Chain integrity is verified in a single linear pass. For very long chains (millions of rows) we stream rather than load into memory — but in OSS v0.1 result.scalars().all() buffers the whole chain. Paid tier replaces this with a persisted "last-verified tip" checkpoint so dashboard integrity checks only verify deltas, with full walks on demand.

Threat model¶

What the chain protects against¶

Malicious DBA with live DB credentials. Cannot rewrite or insert entries without knowing K. Verification detects the tamper.
SQL-injection vulnerability with arbitrary write. Same. A UPDATE audit_logs SET user_prompt = 'tampered' shows up as an HMAC mismatch on the next chain walk.
Backup-and-restore attack. Rolling back to a prior backup drops later entries, but sequence_number is a unique Postgres sequence — restoring a backup does not regenerate later numbers, so the chain still walks correctly up to the last restored entry. An attacker cannot "hide" an entry by backup-rollback without also resetting the sequence and keeping the trace intact. Any subsequent insert picks up from the pre-rollback sequence value (if you restore the sequence along with the table) or jumps to a fresh one (if you don't), either way visible in downstream analysis.

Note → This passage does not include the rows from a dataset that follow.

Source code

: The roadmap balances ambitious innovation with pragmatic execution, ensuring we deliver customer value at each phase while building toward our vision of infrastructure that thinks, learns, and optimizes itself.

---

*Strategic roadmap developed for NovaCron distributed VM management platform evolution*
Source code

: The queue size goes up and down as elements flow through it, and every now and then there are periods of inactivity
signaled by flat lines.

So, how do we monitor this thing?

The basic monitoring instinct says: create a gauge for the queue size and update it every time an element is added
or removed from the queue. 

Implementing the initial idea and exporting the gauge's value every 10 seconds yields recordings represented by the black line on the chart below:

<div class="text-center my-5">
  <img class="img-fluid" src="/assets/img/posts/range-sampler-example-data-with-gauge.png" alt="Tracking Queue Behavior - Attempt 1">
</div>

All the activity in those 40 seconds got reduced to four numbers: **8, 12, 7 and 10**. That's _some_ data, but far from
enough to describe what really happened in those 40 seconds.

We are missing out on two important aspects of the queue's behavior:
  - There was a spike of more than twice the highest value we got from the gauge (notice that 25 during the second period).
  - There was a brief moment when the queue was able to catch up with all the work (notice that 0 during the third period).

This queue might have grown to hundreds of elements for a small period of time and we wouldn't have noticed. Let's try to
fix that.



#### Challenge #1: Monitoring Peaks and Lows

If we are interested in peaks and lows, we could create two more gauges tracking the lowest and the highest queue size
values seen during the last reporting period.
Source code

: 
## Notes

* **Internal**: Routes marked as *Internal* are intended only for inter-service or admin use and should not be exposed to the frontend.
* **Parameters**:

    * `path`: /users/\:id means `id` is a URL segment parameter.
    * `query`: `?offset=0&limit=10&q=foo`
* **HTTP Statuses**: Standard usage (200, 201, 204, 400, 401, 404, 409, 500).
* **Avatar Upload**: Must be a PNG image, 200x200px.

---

What it does NOT protect against¶

Compromise of K. Whoever holds the master key can forge entries at will. This is why K lives outside Postgres and rotates on suspicion. In commercial edition K is held in KMS and never leaves the HSM envelope.
Total deletion of all rows without replacement. An attacker with superuser who drops the table wipes the evidence. Protect with WAL archival + off-host backups. Commercial edition ships this.
Replay of past valid entries. Not relevant — the chain is monotonic and sequence_number is unique, so an old entry cannot be replayed as new. But if a bug in application code somehow creates duplicate (org_id, sequence_number) pairs, the unique constraint rejects it at the DB layer.
Side-channel leakage of prompt/response content. The HMAC covers a SHA-256 of each, so the HMAC itself doesn't leak, but the plaintext is still stored in user_prompt / ai_response in v0.1. Column-level envelope encryption with a KMS-wrapped DEK is a v0.2 feature.

Rotating the master key¶

Do not rotate casually. Rotation invalidates every existing chain unless you keep the old key around for verification of historical entries.

Operationally:

Keep the current key as AUDIT_HMAC_MASTER_KEY_PREV.
Set the new key as AUDIT_HMAC_MASTER_KEY.
New entries chain from the new key (the prev hash of the first new entry is the last-verified old entry's current_hash).
verify_chain tries the new key first, falls back to AUDIT_HMAC_MASTER_KEY_PREV for older entries (v0.2 feature, not in OSS v0.1).

Alternative: append-chain approach — write a "key rotation" entry whose payload includes the new key fingerprint, chained under the old key. Clean but requires verifier changes. Commercial KMS integration handles this automatically with KMS key versions.

Independent verifier¶

We'll publish a verify-dossier CLI in v0.2 that:

Reads a MANIFEST.json + audit_log_period.jsonl from a dossier zip.
Walks the chain.
Given an AUDIT_HMAC_MASTER_KEY (or a KMS reference), recomputes every HMAC.
Outputs a verification report.

A regulator or Big-4 auditor can run this offline without touching your infrastructure.

Code pointer¶

Implementation: backend/app/services/audit_service.py.

Tests: backend/tests/test_audit_service.py (parametrised "every field is bound" tests catch regressions where a field is removed from the payload).